3 拠点病院等は、がん相談支援センターの相談体制の充実、セカンドオピニオン(診断又は治療に関する担当医師以外の医師の意見をいう。)を提示する体制の整備その他の患者等に対する相談支援機能の強化に努めるものとする。
  (がん登録の推進)
第十八条 県は、がん対策の企画及び立案並びにがん医療の水準の向上に資するため、拠点病院等、市町村及び医療関係団体と連携して、地域がん登録(一定の地域内における患者の罹患状況、受療状況、生存率の動向等に関する情報を収集し、登録する取組をいう。以下同じ。)を推進するものとする。
2 拠点病院等は、院内がん登録(病院において診断を行った患者の診断、治療、予後等に関する情報を収集し、登録する取組をいう。

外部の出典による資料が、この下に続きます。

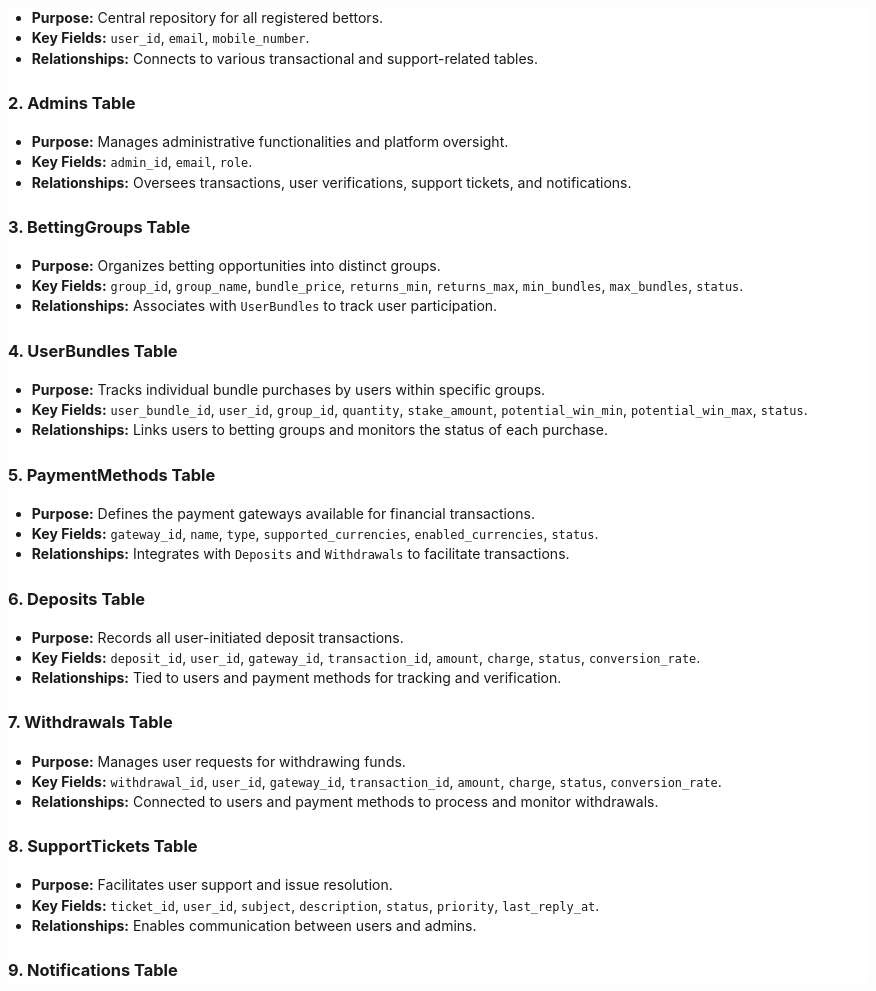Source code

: - **Purpose:** Central repository for all registered bettors.
- **Key Fields:** `user_id`, `email`, `mobile_number`.
- **Relationships:** Connects to various transactional and support-related tables.

### **2. Admins Table**

- **Purpose:** Manages administrative functionalities and platform oversight.
- **Key Fields:** `admin_id`, `email`, `role`.
- **Relationships:** Oversees transactions, user verifications, support tickets, and notifications.

### **3. BettingGroups Table**

- **Purpose:** Organizes betting opportunities into distinct groups.
- **Key Fields:** `group_id`, `group_name`, `bundle_price`, `returns_min`, `returns_max`, `min_bundles`, `max_bundles`, `status`.
- **Relationships:** Associates with `UserBundles` to track user participation.

### **4. UserBundles Table**

- **Purpose:** Tracks individual bundle purchases by users within specific groups.
- **Key Fields:** `user_bundle_id`, `user_id`, `group_id`, `quantity`, `stake_amount`, `potential_win_min`, `potential_win_max`, `status`.
- **Relationships:** Links users to betting groups and monitors the status of each purchase.

### **5. PaymentMethods Table**

- **Purpose:** Defines the payment gateways available for financial transactions.
- **Key Fields:** `gateway_id`, `name`, `type`, `supported_currencies`, `enabled_currencies`, `status`.
- **Relationships:** Integrates with `Deposits` and `Withdrawals` to facilitate transactions.

### **6. Deposits Table**

- **Purpose:** Records all user-initiated deposit transactions.
- **Key Fields:** `deposit_id`, `user_id`, `gateway_id`, `transaction_id`, `amount`, `charge`, `status`, `conversion_rate`.
- **Relationships:** Tied to users and payment methods for tracking and verification.

### **7. Withdrawals Table**

- **Purpose:** Manages user requests for withdrawing funds.
- **Key Fields:** `withdrawal_id`, `user_id`, `gateway_id`, `transaction_id`, `amount`, `charge`, `status`, `conversion_rate`.
- **Relationships:** Connected to users and payment methods to process and monitor withdrawals.

### **8. SupportTickets Table**

- **Purpose:** Facilitates user support and issue resolution.
- **Key Fields:** `ticket_id`, `user_id`, `subject`, `description`, `status`, `priority`, `last_reply_at`.
- **Relationships:** Enables communication between users and admins.

### **9. Notifications Table**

以下同じ。)を実施し、その成果を生かして、がん医療の水準の向上に努めるものとする。
3 県及び医療機関は、地域がん登録及び院内がん登録の実施に当たっては、収集された情報がその利用の目的の達成に必要な範囲を超えて用いられることがないようにする等、患者の個人情報の保護のために必要な措置を講じなければならない。
  (県民等による取組の推進)
第十九条 県は、市町村及び拠点病院等との連携の下に、県民又は関係団体によりこの条例の趣旨にのっとって行われる自主的かつ主体的ながん対策に関する取組を促進するよう努めるものとする。
 (推進体制)
第二十条 知事は、がん対策を総合的に推進するため、がん対策推進協議会を設置する。
2 がん対策推進協議会の組織その他の必要事項は、知事が別に定める。
 (推進計画)
第二十一条 県は、がん対策基本法第十一条第一項の規定によるがん対策推進計画(以下「推進計画」という。)を策定するときは、この条例の趣旨に基づいて策定しなければならない。
2 県は、推進計画を策定するときは、がん対策推進協議会の意見を聴くとともに、市町村、県民、保健医療福祉関係者、事業者、県議会等の意見を反映することができるよう適切な措置を講じなければならない。
3 県は、推進計画を策定したときは、遅滞なくこれを公表しなければならない。
  (財政上の措置)
第二十二条 県は、がん対策を推進するため、必要な財政上の措置を講ずるよう努めるものとする。
        附 則
  この条例は、公布の日から施行する。